### What you will do
Where in the records does the word "value" occur? Copy each line in which it does.

### Records shown
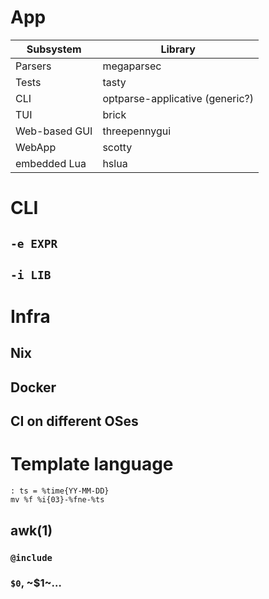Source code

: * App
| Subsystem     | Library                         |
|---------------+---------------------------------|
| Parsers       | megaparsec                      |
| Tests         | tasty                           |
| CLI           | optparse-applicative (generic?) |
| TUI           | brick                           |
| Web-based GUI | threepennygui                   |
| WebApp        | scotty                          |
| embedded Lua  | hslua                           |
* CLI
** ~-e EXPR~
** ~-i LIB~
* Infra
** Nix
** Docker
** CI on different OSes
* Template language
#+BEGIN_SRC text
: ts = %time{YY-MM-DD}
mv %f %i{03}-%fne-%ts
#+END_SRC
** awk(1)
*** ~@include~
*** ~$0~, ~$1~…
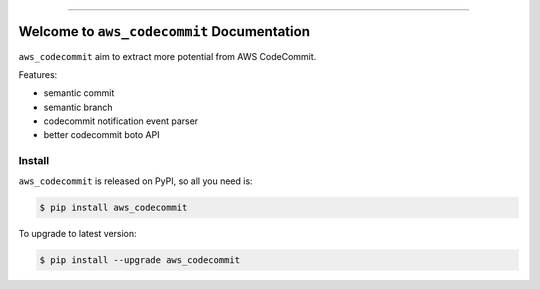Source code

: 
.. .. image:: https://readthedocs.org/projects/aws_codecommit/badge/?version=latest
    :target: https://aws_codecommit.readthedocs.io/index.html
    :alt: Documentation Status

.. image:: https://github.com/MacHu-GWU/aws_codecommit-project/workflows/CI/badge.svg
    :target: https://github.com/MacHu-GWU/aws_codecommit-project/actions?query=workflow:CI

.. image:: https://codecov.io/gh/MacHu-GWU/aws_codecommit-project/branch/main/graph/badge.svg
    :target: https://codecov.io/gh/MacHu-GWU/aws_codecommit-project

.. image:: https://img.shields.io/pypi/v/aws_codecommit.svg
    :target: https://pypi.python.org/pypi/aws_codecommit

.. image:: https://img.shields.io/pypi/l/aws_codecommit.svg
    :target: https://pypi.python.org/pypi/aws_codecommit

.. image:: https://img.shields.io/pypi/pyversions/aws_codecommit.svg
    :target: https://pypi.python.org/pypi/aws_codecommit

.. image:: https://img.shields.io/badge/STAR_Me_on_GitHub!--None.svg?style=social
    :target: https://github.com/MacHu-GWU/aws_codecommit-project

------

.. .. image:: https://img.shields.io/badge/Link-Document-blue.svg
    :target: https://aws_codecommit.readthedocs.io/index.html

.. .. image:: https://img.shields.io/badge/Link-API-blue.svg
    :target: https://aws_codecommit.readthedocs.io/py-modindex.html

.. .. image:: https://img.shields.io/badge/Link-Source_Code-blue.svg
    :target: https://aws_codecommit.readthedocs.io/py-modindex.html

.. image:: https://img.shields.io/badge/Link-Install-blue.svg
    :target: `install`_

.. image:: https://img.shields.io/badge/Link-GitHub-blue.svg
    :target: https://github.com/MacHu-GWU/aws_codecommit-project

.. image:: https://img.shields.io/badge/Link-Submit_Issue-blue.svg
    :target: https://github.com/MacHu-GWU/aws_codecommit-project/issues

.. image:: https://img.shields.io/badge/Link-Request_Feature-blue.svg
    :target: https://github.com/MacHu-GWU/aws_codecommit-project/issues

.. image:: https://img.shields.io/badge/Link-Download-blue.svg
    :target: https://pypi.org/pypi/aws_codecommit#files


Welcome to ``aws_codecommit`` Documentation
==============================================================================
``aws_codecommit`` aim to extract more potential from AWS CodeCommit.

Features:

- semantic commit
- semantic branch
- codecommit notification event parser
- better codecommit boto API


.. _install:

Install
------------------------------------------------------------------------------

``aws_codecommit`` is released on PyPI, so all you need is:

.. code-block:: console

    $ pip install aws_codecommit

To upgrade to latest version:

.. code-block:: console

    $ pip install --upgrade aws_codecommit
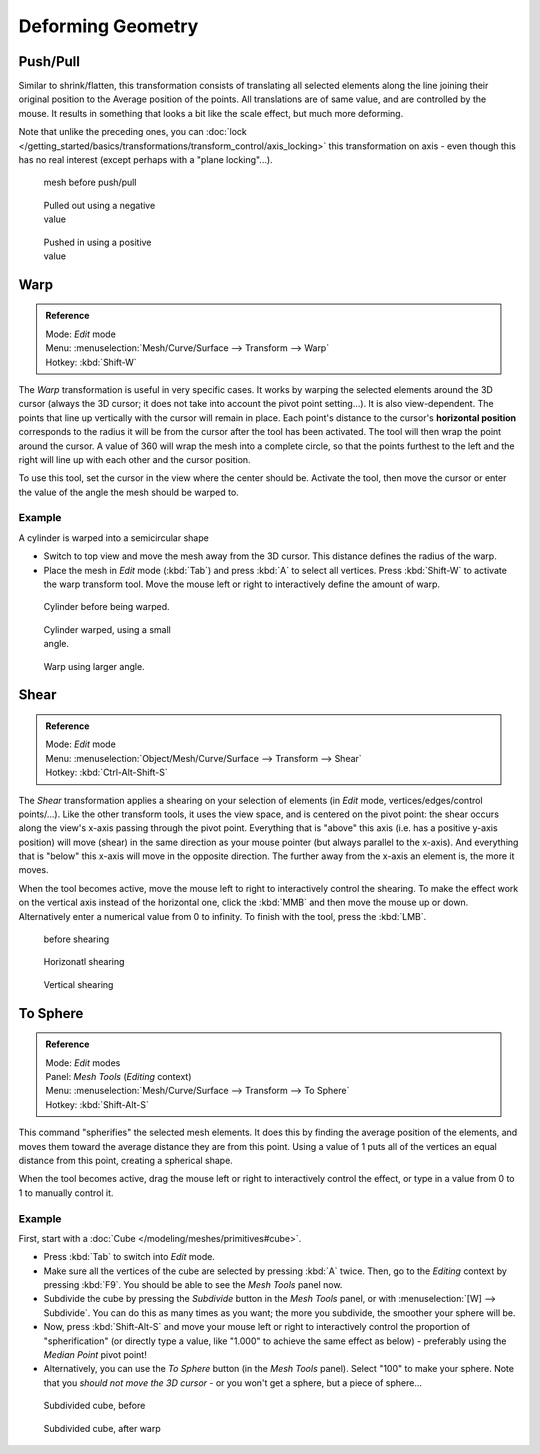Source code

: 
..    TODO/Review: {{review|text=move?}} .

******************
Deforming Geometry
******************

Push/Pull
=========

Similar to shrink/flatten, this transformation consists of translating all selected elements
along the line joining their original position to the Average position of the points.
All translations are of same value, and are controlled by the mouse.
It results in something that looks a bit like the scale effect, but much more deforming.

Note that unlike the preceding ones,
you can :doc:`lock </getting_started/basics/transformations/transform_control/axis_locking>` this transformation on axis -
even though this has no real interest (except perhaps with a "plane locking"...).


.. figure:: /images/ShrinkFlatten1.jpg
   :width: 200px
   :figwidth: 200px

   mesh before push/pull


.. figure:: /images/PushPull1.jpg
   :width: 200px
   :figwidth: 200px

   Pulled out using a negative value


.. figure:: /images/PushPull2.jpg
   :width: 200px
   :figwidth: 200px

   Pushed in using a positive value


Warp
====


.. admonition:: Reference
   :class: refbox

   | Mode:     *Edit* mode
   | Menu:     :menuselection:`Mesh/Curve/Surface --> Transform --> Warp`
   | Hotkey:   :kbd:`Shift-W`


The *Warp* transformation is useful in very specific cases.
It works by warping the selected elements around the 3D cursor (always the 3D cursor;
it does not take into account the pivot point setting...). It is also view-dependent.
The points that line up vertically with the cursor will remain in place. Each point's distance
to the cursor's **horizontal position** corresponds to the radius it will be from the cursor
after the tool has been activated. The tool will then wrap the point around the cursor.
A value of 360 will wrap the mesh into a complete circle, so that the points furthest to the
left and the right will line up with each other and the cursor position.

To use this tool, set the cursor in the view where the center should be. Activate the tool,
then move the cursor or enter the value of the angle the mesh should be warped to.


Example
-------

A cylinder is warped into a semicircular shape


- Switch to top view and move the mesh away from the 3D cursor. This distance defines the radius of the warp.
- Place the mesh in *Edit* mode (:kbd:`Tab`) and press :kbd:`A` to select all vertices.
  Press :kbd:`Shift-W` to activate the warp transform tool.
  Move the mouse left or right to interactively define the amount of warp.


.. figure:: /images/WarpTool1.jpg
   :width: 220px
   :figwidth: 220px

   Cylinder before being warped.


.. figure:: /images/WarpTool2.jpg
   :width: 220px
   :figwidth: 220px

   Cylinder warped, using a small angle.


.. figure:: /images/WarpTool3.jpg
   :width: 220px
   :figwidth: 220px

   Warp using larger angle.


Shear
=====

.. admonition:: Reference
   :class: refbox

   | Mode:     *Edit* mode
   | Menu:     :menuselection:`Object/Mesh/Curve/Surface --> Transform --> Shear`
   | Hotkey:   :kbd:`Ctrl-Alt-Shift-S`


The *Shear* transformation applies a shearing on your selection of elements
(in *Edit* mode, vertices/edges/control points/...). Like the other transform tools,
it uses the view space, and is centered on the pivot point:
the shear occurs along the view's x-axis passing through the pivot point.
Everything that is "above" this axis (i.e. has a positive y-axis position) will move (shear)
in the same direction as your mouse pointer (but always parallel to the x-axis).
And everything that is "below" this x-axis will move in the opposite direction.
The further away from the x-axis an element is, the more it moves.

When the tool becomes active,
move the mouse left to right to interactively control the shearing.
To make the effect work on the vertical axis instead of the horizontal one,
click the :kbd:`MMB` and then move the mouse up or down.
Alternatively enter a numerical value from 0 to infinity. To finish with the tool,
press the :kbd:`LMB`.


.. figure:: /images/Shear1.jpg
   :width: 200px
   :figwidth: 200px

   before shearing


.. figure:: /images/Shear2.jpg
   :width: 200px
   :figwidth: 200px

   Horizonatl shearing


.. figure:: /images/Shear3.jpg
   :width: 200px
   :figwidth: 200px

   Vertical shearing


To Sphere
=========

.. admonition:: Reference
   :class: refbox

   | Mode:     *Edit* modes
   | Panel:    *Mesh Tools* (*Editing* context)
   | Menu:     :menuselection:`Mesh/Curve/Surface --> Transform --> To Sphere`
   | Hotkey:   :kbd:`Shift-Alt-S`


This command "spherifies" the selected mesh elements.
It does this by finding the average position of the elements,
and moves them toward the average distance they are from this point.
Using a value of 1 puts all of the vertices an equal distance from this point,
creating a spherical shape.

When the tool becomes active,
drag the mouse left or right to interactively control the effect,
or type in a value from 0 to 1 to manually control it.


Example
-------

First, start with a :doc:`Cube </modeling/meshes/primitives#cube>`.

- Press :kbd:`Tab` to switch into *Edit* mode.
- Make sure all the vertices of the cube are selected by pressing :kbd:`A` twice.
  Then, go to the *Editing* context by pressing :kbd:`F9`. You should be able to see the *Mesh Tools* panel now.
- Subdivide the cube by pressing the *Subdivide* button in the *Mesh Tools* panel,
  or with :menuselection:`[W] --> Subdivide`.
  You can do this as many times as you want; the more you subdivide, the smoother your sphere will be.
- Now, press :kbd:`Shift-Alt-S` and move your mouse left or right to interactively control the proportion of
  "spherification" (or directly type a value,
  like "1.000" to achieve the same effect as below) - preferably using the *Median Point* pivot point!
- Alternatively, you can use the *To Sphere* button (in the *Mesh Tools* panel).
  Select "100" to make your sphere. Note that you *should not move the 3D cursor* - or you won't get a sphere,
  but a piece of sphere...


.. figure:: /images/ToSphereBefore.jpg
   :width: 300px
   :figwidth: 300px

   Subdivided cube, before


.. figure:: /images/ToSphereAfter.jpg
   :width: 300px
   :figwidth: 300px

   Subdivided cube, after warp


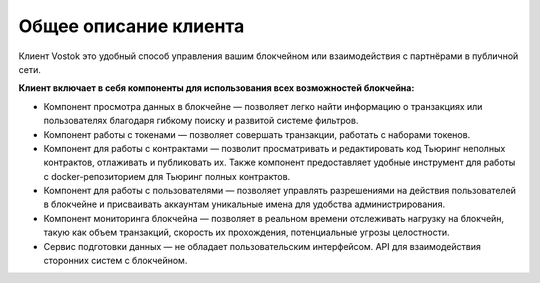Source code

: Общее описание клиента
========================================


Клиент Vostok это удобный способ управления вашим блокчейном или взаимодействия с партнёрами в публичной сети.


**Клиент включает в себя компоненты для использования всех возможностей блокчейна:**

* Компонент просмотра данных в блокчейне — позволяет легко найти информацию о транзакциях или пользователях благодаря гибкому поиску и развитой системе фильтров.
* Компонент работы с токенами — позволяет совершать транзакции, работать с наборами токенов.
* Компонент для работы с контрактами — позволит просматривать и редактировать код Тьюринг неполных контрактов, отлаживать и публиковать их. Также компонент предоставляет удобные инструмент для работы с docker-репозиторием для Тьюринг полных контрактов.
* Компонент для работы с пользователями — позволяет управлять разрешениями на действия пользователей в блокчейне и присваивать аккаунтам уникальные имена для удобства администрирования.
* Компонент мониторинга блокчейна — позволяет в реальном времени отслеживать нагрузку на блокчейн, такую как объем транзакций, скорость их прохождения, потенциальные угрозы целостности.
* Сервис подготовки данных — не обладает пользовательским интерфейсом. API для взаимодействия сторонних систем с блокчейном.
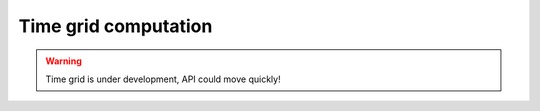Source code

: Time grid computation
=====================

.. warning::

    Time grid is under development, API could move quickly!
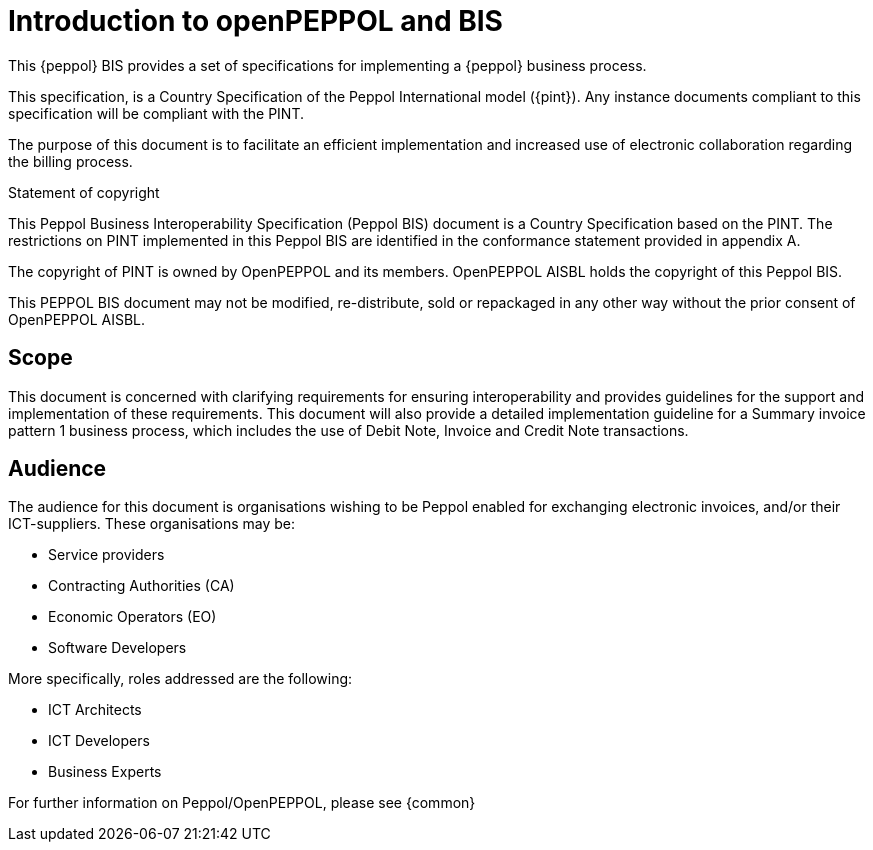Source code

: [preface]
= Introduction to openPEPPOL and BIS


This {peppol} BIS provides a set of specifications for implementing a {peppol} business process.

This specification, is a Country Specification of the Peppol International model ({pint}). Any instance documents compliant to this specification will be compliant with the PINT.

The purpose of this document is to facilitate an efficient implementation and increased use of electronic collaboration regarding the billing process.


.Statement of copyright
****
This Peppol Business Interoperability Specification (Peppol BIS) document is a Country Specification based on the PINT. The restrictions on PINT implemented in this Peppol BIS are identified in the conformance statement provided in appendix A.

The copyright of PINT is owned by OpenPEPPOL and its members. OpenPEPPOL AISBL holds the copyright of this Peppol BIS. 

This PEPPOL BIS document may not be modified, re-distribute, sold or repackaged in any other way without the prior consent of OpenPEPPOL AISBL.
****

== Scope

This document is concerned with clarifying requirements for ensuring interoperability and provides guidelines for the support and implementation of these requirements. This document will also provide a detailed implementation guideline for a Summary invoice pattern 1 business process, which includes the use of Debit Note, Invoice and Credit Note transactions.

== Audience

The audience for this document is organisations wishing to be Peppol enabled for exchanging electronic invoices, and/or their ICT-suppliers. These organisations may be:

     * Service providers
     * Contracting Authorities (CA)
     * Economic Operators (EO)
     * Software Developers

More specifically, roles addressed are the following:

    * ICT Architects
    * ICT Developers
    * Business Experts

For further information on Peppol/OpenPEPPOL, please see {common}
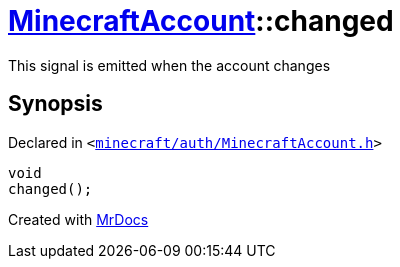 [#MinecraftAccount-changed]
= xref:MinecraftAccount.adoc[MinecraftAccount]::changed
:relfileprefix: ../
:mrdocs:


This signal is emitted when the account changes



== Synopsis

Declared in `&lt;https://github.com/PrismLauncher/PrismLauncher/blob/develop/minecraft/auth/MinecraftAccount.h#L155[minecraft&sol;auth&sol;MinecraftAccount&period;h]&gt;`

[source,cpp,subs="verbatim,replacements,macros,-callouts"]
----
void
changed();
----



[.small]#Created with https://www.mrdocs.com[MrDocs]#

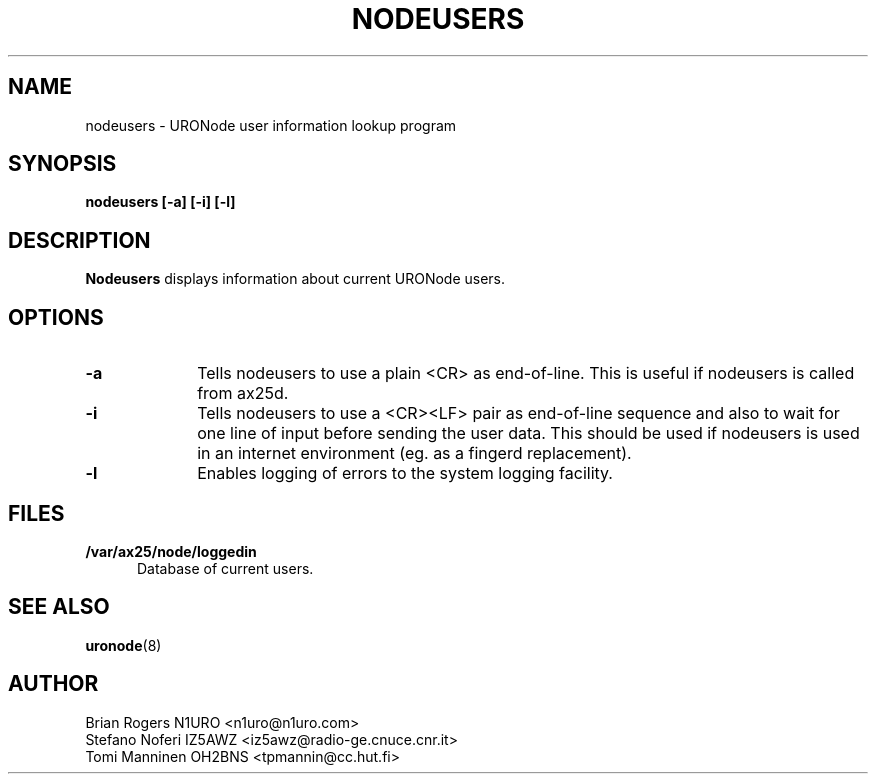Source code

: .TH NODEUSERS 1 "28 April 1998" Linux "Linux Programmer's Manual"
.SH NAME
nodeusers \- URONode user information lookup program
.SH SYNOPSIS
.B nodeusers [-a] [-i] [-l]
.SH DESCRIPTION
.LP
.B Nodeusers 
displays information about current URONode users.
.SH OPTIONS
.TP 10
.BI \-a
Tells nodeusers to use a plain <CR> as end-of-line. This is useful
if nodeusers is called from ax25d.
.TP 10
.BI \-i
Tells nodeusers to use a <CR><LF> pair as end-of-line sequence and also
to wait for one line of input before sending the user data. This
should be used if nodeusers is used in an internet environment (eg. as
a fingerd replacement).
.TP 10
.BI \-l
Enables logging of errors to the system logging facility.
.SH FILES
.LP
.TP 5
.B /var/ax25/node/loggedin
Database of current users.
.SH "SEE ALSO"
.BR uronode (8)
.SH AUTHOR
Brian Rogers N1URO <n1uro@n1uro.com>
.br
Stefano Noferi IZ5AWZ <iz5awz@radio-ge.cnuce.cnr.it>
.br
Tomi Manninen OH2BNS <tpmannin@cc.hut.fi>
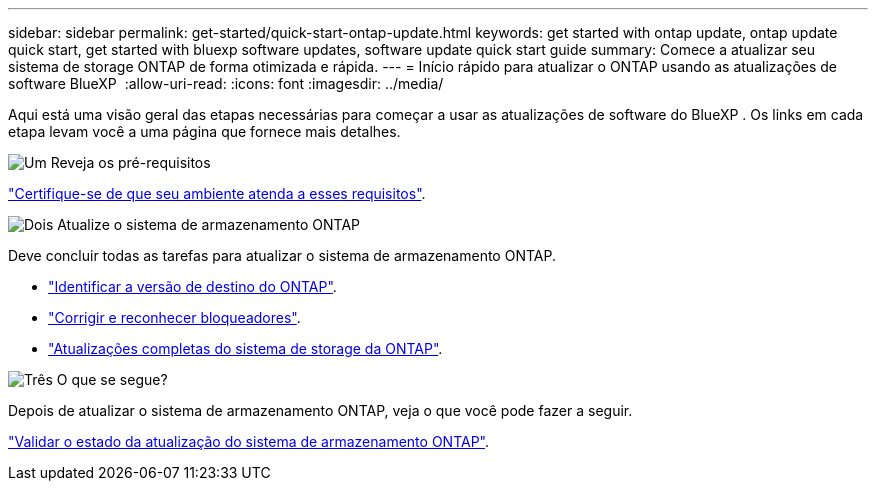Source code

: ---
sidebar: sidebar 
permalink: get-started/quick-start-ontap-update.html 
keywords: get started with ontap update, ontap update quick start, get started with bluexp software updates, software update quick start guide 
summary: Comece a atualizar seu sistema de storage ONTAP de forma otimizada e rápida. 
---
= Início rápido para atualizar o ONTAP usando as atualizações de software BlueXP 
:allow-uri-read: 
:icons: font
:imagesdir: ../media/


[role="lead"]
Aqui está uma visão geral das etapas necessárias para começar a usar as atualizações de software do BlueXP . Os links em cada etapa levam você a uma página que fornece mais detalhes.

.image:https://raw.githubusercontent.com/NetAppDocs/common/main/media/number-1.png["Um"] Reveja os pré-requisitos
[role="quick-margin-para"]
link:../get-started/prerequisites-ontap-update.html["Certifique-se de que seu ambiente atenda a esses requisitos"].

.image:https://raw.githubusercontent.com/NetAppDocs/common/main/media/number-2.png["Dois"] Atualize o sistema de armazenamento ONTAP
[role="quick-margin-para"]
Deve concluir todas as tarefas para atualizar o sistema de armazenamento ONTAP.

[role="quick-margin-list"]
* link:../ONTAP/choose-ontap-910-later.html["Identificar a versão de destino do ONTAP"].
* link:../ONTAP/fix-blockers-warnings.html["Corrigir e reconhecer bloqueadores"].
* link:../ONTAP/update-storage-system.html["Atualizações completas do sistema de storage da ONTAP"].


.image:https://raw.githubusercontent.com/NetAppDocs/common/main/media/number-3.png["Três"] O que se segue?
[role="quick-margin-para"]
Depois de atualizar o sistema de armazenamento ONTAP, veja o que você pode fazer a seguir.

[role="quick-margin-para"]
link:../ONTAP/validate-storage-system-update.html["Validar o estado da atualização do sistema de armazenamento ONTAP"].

### Exercise solution
All translations are of same value, and are controlled by the mouse.
   Pulled out using a negative value
   Pushed in using a positive value
A value of 360 will wrap the mesh into a complete circle, so that the points furthest to the
then move the cursor or enter the value of the angle the mesh should be warped to.
Alternatively enter a numerical value from 0 to infinity. To finish with the tool,
Using a value of 1 puts all of the vertices an equal distance from this point,
or type in a value from 0 to 1 to manually control it.
  "spherification" (or directly type a value,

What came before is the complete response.